Extrait du document:
..............................
Jean-Louis Corriéras est docteur d'état ès sciences économiques et habilité à diriger des recherches. Il est maître de conférence en sciences économiques à l'Université Jean Monnet de Saint-Etienne (Département Gestion des Entreprises et Administrations de l'IUT) et chercheur au CREUSET (Centre de Recherches Economiques de l'Université de Saint-Etienne).

L'Harmattan, Paris, 1998, 288 p.

Remarques. Cet essai applique aux conceptions économiques les principes de gestion de la violence par l'hypothèse mimétique (triangle du désir) et par l'hypothèse sacrificiel, mis en évidence par René Girard, pour unifier ces conceptions en s'appuyant également sur la notion de complexité. En effet, l'approche libérale considère que c'est la rareté des biens en soi qui est source de violence alors que c'est le désir de l'Autre qui provoque cette rareté (concentration des désirs sur les mêmes objets).

Extraits.

p.10 : L'ambition de scientificiser l'économie sur le modèle de la physique a conduit les économistes libéraux à ne pas prendre en compte sa nature sociale , c'est-à-dire ses dimensions à la fois humaine [les rapports humains ne peuvent se réduire à des relations hommes-chose] et historique [contexte socio-historique lié au caractère changeant des sociétés].
..............................
Données:
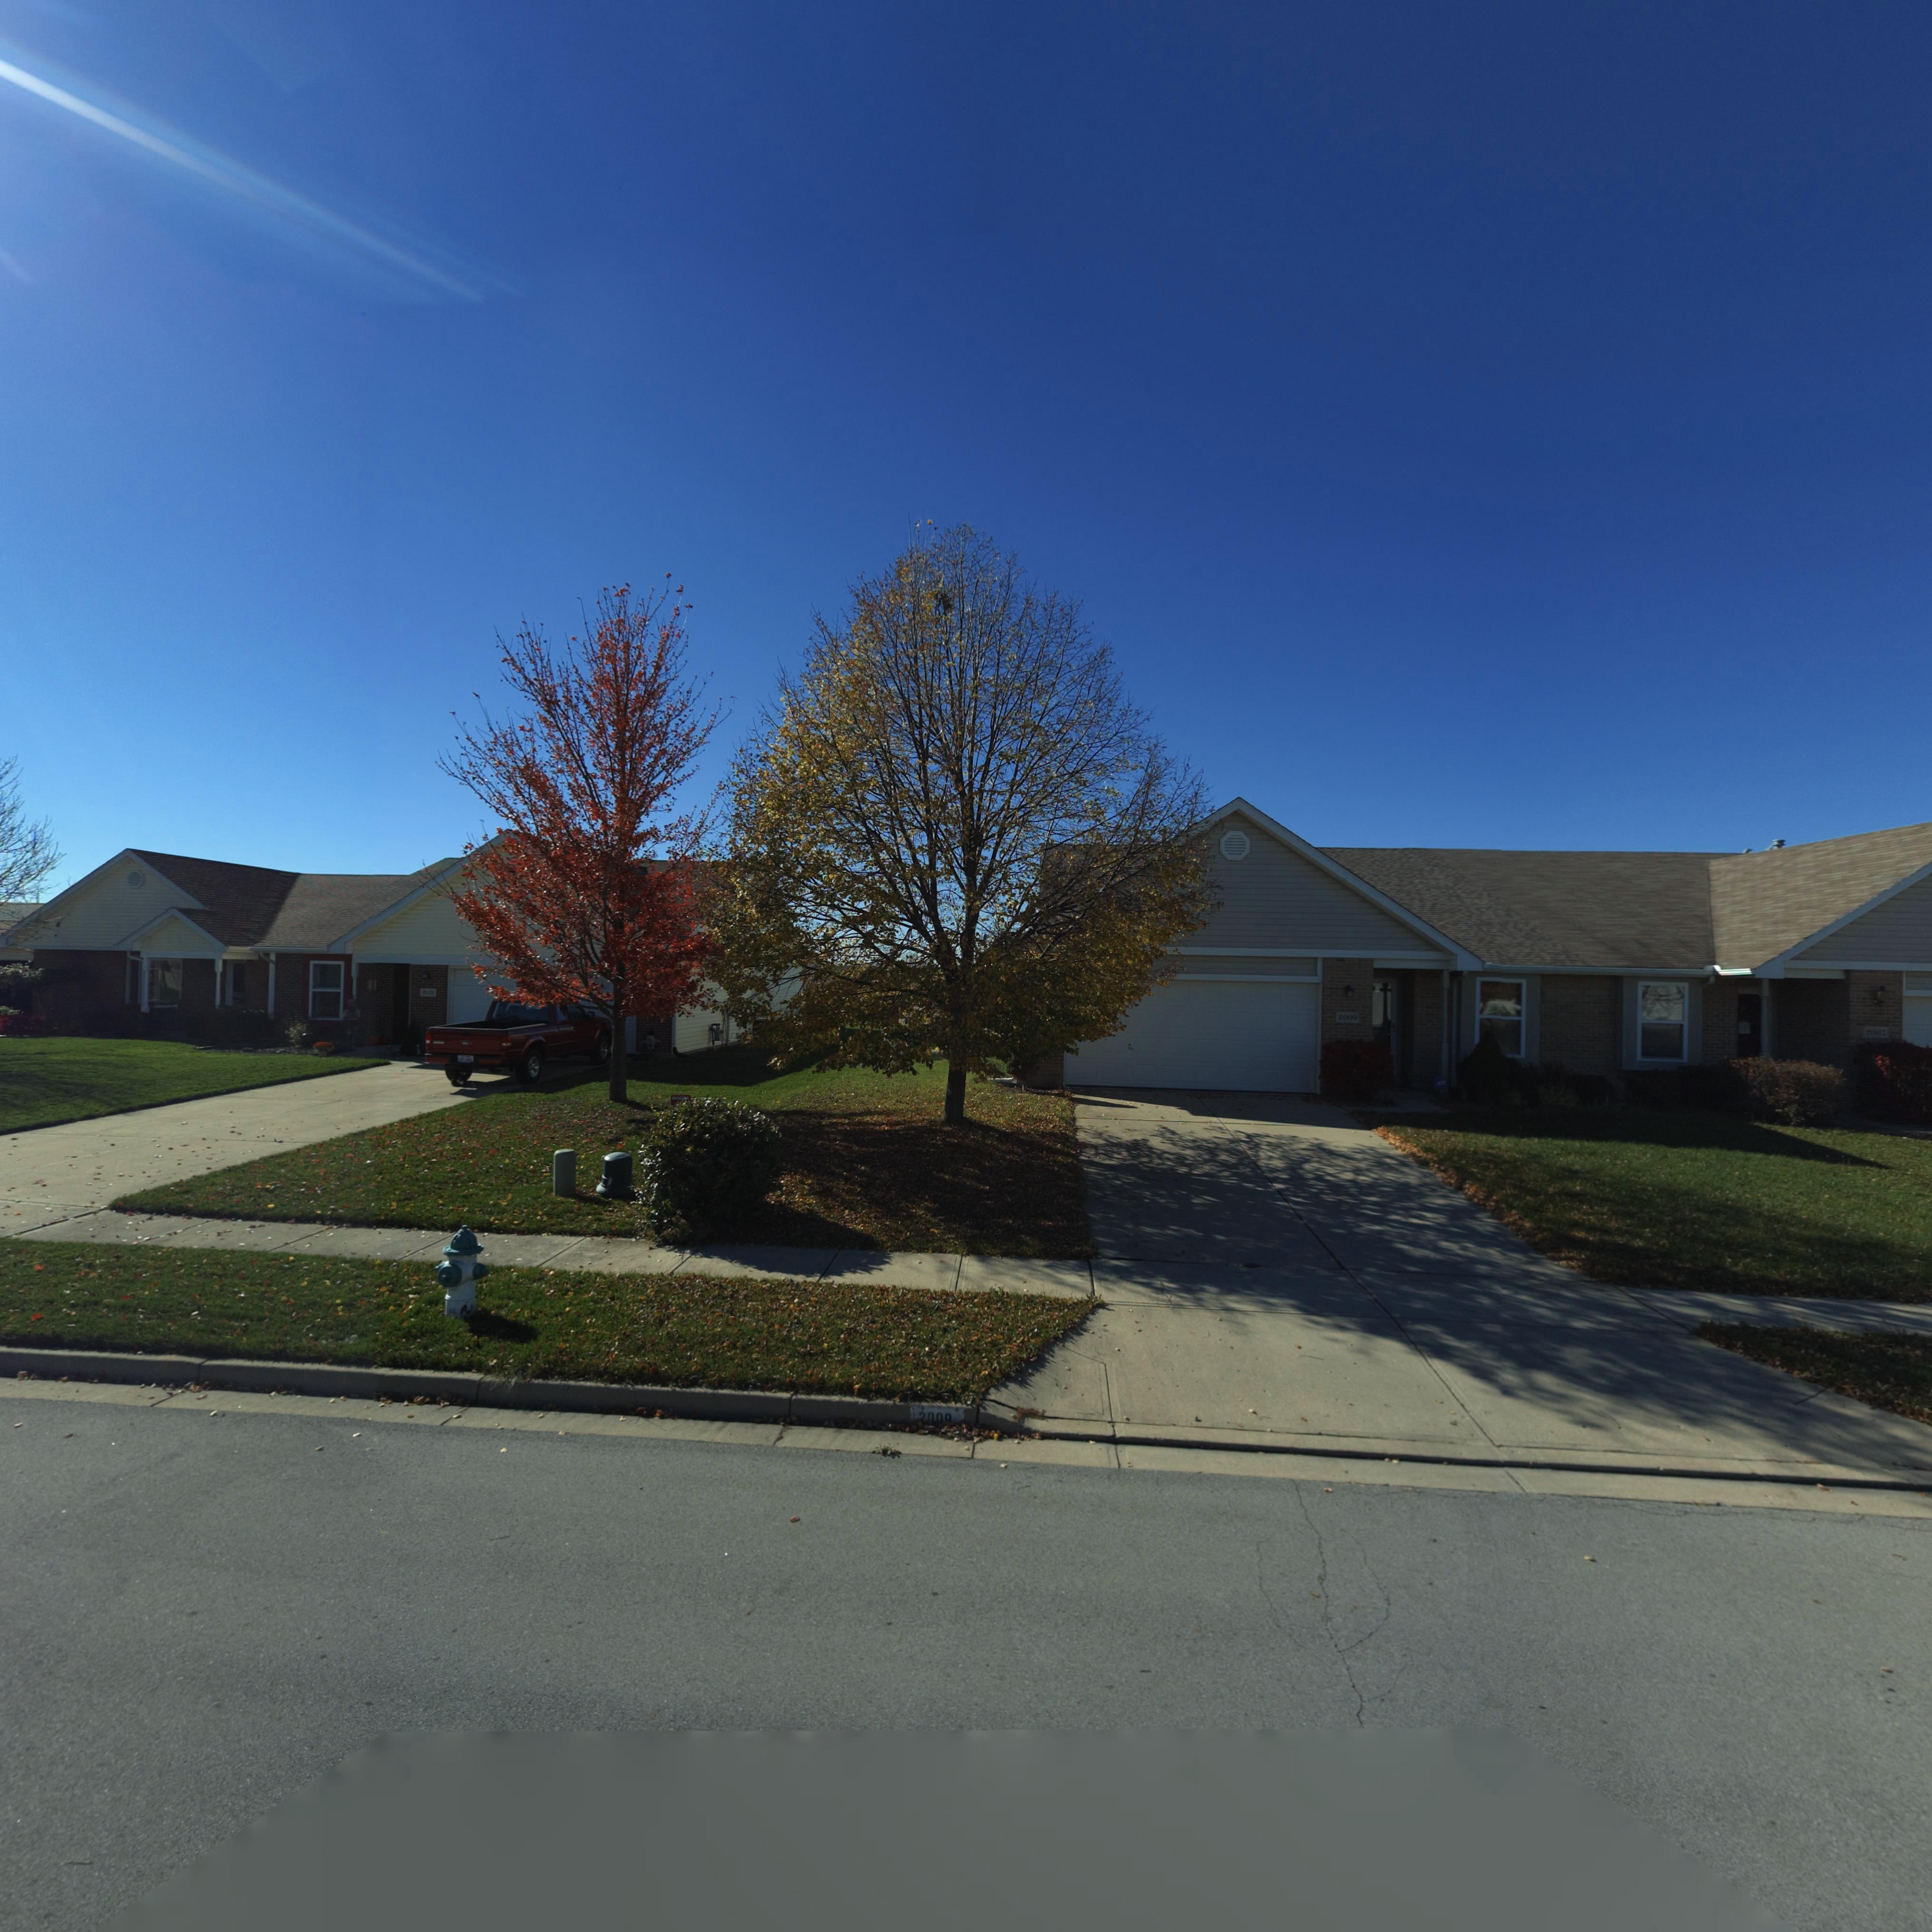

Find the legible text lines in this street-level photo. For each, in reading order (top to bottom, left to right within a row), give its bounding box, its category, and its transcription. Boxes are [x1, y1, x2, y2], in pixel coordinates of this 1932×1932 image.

[421, 989, 435, 996] StreetNumber: *011
[1338, 1014, 1358, 1022] StreetNumber: 2009
[1865, 1028, 1888, 1037] StreetNumber: *007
..............................
Consignes:
Reproduisez à l'identique, en entier, l'extrait plus haut consacré à l'essai de Jean-Louis Corriéras.

Réponse attendue:
Jean-Louis Corriéras est docteur d'état ès sciences économiques et habilité à diriger des recherches. Il est maître de conférence en sciences économiques à l'Université Jean Monnet de Saint-Etienne (Département Gestion des Entreprises et Administrations de l'IUT) et chercheur au CREUSET (Centre de Recherches Economiques de l'Université de Saint-Etienne).

L'Harmattan, Paris, 1998, 288 p.

Remarques. Cet essai applique aux conceptions économiques les principes de gestion de la violence par l'hypothèse mimétique (triangle du désir) et par l'hypothèse sacrificiel, mis en évidence par René Girard, pour unifier ces conceptions en s'appuyant également sur la notion de complexité. En effet, l'approche libérale considère que c'est la rareté des biens en soi qui est source de violence alors que c'est le désir de l'Autre qui provoque cette rareté (concentration des désirs sur les mêmes objets).

Extraits.

p.10 : L'ambition de scientificiser l'économie sur le modèle de la physique a conduit les économistes libéraux à ne pas prendre en compte sa nature sociale , c'est-à-dire ses dimensions à la fois humaine [les rapports humains ne peuvent se réduire à des relations hommes-chose] et historique [contexte socio-historique lié au caractère changeant des sociétés].